(Saved entries)
§
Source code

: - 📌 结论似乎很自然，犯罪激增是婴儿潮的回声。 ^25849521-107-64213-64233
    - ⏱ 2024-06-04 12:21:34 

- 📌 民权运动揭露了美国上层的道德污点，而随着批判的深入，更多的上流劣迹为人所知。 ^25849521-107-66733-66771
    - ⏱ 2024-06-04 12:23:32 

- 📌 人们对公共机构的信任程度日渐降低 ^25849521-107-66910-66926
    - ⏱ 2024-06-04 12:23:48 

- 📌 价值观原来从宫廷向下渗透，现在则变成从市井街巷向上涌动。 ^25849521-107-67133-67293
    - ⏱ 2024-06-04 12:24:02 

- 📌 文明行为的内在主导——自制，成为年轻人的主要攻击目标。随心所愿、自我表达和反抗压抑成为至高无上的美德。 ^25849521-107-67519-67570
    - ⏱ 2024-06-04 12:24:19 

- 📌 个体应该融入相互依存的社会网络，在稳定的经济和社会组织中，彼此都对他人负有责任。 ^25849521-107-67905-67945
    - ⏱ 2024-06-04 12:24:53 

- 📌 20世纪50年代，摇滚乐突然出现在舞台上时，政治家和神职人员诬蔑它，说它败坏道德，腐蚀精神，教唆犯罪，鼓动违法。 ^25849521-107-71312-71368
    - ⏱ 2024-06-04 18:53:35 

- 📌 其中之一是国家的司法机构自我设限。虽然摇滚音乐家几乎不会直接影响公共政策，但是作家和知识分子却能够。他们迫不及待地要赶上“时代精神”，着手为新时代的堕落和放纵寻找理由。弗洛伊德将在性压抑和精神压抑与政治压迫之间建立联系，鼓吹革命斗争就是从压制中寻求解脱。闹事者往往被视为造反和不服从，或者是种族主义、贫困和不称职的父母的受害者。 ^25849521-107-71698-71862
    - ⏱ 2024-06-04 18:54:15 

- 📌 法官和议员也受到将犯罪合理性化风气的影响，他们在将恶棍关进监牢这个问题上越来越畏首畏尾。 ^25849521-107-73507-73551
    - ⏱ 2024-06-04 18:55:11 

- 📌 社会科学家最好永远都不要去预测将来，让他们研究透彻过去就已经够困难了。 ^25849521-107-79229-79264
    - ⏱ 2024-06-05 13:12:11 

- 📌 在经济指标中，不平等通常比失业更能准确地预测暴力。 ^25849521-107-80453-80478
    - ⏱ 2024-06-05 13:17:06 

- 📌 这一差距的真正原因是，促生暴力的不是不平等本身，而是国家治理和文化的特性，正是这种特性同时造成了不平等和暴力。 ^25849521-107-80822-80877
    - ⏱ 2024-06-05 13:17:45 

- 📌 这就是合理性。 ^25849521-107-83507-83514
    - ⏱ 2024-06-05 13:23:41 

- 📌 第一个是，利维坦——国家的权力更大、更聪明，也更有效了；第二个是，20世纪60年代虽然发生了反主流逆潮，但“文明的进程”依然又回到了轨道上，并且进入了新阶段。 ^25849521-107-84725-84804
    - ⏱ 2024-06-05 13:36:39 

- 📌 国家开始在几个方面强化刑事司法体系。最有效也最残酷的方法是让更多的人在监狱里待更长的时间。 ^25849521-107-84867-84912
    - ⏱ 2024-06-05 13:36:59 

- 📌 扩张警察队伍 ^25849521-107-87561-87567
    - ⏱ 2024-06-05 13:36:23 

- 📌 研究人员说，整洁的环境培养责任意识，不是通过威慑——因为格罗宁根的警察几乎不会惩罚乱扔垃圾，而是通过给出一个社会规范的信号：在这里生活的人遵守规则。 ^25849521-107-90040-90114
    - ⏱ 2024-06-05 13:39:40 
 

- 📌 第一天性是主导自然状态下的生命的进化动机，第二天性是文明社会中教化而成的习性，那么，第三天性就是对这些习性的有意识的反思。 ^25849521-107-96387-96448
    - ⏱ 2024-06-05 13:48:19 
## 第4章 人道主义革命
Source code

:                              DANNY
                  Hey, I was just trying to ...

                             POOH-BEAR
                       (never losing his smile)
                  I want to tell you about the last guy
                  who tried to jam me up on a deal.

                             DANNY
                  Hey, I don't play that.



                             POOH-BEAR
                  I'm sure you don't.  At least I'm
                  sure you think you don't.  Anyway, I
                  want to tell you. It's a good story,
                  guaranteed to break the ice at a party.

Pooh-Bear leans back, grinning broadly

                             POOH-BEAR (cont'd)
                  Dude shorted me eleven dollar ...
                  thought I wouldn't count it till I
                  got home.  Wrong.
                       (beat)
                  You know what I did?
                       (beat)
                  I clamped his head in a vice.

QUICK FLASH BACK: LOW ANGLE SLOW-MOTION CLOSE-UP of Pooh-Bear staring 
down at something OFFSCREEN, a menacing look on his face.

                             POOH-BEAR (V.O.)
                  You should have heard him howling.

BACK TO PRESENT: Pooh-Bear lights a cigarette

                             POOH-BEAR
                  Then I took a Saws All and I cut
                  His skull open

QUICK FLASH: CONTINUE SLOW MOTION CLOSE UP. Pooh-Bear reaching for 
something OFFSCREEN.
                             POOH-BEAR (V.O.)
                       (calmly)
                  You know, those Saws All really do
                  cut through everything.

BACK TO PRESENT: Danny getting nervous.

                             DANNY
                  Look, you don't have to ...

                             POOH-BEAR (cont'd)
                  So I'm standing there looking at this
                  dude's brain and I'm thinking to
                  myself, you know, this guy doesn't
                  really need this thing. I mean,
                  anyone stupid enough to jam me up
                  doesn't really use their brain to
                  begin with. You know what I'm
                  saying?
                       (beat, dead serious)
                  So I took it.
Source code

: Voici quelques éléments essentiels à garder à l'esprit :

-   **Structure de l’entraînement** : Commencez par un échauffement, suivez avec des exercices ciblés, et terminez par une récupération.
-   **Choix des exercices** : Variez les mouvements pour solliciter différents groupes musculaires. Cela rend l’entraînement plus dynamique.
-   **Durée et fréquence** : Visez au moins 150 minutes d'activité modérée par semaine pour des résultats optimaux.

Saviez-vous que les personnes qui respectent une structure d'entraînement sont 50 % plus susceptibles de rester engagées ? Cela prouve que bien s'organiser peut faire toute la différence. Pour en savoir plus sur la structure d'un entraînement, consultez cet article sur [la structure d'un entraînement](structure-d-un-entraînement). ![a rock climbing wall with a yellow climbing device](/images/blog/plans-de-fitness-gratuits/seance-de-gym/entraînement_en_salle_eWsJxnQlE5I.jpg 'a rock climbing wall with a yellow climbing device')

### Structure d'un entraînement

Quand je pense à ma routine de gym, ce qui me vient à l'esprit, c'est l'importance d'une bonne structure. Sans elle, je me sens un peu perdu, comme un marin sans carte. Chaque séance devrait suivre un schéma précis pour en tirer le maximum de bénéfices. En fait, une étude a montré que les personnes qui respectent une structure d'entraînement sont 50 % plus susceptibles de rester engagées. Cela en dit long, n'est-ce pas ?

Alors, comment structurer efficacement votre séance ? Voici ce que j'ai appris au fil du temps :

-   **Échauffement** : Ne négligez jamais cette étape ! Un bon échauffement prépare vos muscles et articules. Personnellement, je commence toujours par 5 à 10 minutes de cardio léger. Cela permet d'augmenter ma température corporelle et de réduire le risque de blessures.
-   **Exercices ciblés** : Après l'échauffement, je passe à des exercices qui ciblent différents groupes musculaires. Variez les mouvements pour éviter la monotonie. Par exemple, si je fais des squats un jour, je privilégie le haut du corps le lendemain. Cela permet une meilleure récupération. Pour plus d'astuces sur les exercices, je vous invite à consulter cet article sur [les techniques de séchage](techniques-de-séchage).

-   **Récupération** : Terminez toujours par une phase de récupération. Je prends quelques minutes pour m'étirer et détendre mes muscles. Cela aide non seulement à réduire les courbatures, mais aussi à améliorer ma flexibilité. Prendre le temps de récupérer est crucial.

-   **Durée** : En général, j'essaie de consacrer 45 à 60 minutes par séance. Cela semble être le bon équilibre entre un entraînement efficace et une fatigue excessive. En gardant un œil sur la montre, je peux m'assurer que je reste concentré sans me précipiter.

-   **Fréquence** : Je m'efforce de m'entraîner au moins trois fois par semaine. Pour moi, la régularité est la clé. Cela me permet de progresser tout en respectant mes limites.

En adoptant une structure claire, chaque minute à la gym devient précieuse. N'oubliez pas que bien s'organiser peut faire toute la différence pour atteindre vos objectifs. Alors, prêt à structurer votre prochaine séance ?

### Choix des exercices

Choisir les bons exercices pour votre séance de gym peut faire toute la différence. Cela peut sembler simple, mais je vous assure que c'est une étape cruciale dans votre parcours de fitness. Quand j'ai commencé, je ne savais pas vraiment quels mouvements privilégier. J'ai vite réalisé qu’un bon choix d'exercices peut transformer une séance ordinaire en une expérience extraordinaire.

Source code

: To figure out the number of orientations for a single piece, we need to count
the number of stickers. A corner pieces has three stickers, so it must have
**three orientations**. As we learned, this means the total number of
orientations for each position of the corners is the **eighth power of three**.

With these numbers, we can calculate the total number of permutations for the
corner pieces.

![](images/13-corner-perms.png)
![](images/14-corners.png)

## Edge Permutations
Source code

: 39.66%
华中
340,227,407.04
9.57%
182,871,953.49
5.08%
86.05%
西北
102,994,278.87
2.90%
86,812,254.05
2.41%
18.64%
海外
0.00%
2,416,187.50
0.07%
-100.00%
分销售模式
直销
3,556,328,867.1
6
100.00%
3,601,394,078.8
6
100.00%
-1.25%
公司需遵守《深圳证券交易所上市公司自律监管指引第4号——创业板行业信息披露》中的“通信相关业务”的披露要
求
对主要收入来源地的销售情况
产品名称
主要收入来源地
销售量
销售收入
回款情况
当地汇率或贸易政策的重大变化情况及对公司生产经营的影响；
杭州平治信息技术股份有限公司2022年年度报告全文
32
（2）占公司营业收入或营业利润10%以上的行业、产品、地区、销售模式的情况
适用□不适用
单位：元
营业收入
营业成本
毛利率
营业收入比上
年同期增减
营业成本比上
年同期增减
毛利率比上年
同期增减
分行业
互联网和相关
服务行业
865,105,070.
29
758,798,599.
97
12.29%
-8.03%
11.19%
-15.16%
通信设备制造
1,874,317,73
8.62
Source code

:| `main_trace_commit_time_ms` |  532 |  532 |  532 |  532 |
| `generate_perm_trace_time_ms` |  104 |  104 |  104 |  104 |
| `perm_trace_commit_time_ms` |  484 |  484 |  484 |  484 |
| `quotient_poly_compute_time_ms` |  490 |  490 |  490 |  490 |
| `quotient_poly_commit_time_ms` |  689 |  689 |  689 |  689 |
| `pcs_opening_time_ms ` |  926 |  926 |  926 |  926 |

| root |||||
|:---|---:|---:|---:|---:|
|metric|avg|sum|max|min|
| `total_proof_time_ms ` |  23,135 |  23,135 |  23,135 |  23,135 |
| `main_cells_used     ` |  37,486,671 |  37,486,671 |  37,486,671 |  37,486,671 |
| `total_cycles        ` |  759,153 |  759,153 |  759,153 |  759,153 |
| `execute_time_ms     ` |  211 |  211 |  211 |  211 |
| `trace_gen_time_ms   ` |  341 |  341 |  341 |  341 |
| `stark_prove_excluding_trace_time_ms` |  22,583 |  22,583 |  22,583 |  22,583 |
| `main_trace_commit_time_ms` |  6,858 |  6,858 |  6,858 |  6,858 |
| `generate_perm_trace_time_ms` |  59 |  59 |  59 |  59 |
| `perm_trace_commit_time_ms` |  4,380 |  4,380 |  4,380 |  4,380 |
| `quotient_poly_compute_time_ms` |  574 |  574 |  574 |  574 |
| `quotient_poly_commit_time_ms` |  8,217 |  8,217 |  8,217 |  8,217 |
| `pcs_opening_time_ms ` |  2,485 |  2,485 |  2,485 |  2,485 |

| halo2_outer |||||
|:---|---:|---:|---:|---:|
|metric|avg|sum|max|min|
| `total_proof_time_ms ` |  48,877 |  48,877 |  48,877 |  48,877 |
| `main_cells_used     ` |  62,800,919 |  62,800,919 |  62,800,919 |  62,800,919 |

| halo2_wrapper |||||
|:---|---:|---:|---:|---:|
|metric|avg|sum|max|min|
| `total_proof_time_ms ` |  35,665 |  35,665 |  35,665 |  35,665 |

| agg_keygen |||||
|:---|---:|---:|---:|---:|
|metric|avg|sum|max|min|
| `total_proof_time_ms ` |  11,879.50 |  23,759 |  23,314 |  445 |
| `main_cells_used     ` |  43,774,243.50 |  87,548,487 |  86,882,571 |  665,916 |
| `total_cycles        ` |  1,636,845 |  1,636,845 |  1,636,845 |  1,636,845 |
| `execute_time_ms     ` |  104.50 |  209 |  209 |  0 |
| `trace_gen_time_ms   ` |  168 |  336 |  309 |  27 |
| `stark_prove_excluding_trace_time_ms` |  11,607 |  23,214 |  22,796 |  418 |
§
YOUR GOAL
Where a line of the entries contains the word "fitness", copy that line.

ANSWER FOR THIS EXERCISE
Saviez-vous que les personnes qui respectent une structure d'entraînement sont 50 % plus susceptibles de rester engagées ? Cela prouve que bien s'organiser peut faire toute la différence. Pour en savoir plus sur la structure d'un entraînement, consultez cet article sur [la structure d'un entraînement](structure-d-un-entraînement). ![a rock climbing wall with a yellow climbing device](/images/blog/plans-de-fitness-gratuits/seance-de-gym/entraînement_en_salle_eWsJxnQlE5I.jpg 'a rock climbing wall with a yellow climbing device')
Choisir les bons exercices pour votre séance de gym peut faire toute la différence. Cela peut sembler simple, mais je vous assure que c'est une étape cruciale dans votre parcours de fitness. Quand j'ai commencé, je ne savais pas vraiment quels mouvements privilégier. J'ai vite réalisé qu’un bon choix d'exercices peut transformer une séance ordinaire en une expérience extraordinaire.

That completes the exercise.